Три персонажа в поисках любви и бессмертия | страница 85



Из подобных книг припомнился ей вдруг один старинный роман, написанный мадам Лафайет: весьма галантный, про несчастную, преступную и обоюдную страсть между двумя высокородными особами. Она была замужем, мужа своего уважала, но не любила. А в другого, светского шармера и атлета, влюбилась до самой крайности. От матери же воспитание получила строгое. Так что ни-ни в сторону его не смотрела и, напротив того, выказывала ему полное равнодушие. Только так обстоятельства сложились, и так тот другой напирал, что она себя уже не наблюдала и во время турнира, где героя ее ранили, опасением своим за его жизнь себя выдала и стала умолять мужа позволить ей в деревню удалиться. Тот не позволил; надо было им совместно ко двору являться. Тогда она взяла и призналась ему во всем, только имени возлюбленного не назвала. Муж стал ее подозревать, совсем ума лишился, заболел и с горя умер. Влюбленный, как узнал об этом, прискакал немедленно с тем, чтобы ее за собой увлечь, ведь была она теперь свободна. Но та в ответ: нет и не буду никогда. Ибо мы с тобой друг друга полюбили еще при жизни мужа, а значит любовь наша была, есть и вечно будет преступная, запретная. После чего удалилась в деревню, там себя заживо похоронила, а вскоре и вовсе умерла.

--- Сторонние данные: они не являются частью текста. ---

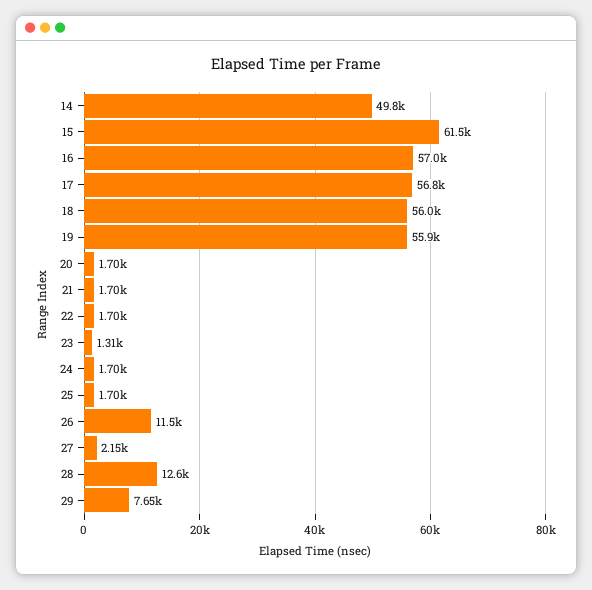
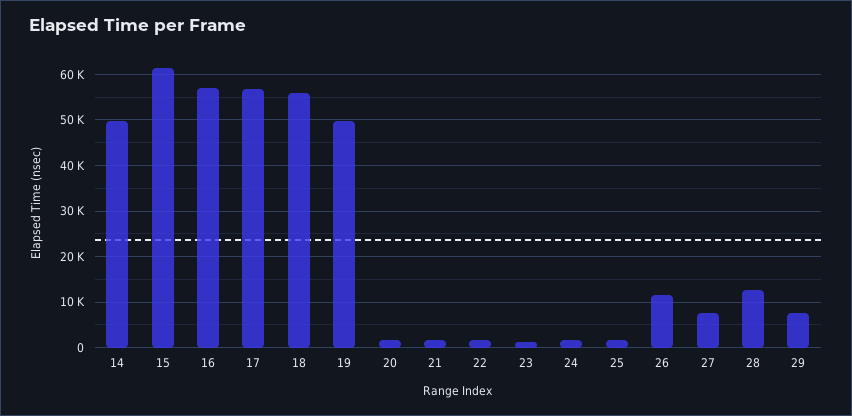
19: 55900 -> 50000
27: 2150 -> 8000

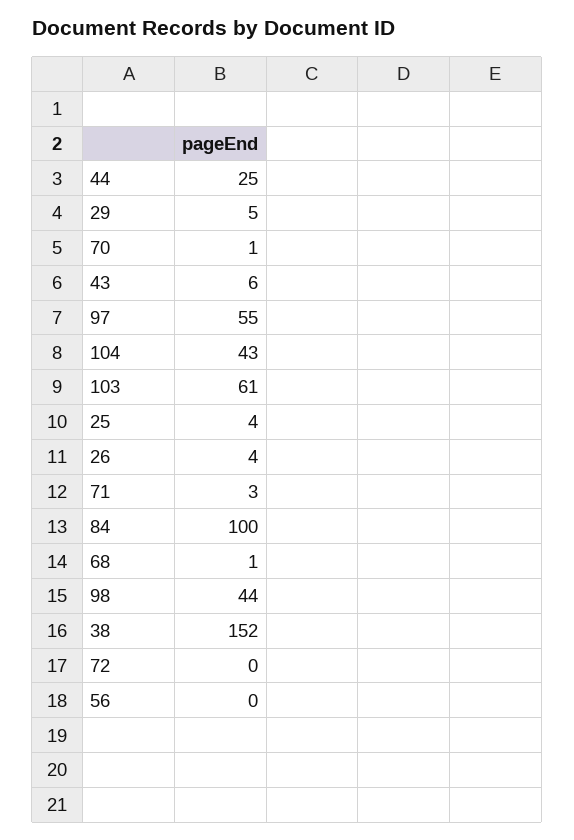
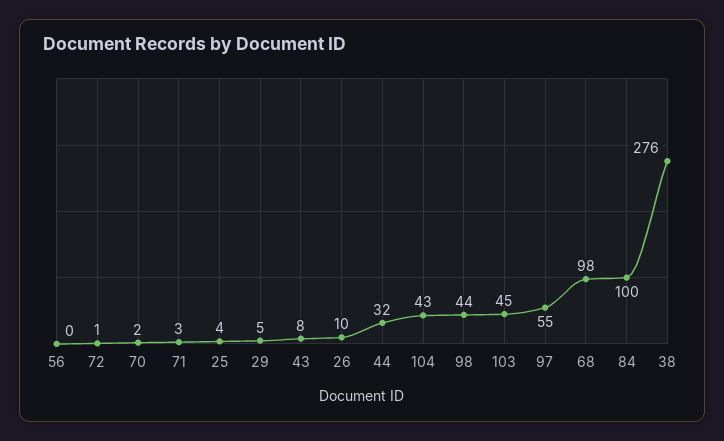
44: 25 -> 32
70: 1 -> 2
43: 6 -> 8
103: 61 -> 45
26: 4 -> 10
68: 1 -> 98
38: 152 -> 276
72: 0 -> 1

Описанные в том романе благородные дамы и господа были умны и красивы, владели искусством беседы, танцевали грациозно, на войне и на охоте отличались, а жизни своей порядочно устроить не могли. Влюблялись в кого ни попадя и извлекали из этих авантюр одну для себя возможность – бегство, отказ и смерть. Но что хорошо было для принцев и принцесс, не годилось вовсе для дочери книготорговца с улицы Сан-Жак. У них в ходу были иные нравы, легкие и быстрые, для всех сторон удобные. Еще со времен господина Монтеня забросили они предрассудки и почитали здравый смысл. В театре, конечно, Туанетта любила поплакать над судьбой Федры, так то ж в театре. А в жизни…

«И зачем я только о таких глупостях думаю? Что с чем и с какой целью сравниваю? Что мне Федра?» А то, призналась она самой себе, что мне с этой самой минуты о Жан-Батисте Дотоне, аббате и канонике, думать иначе как о клиенте запрещается. «Жан-Батист»: произнесла про себя его имя, и стало ей странно. Как будто с этим именем, которое ему, подкидышу, было кем-то выдано, именем не настоящим, а все же его собственным, открывался ей доступ к иной сущности аббата Корнэ: мужской.

– Вот уж право! Как это только возможно?! – воскликнула вдова.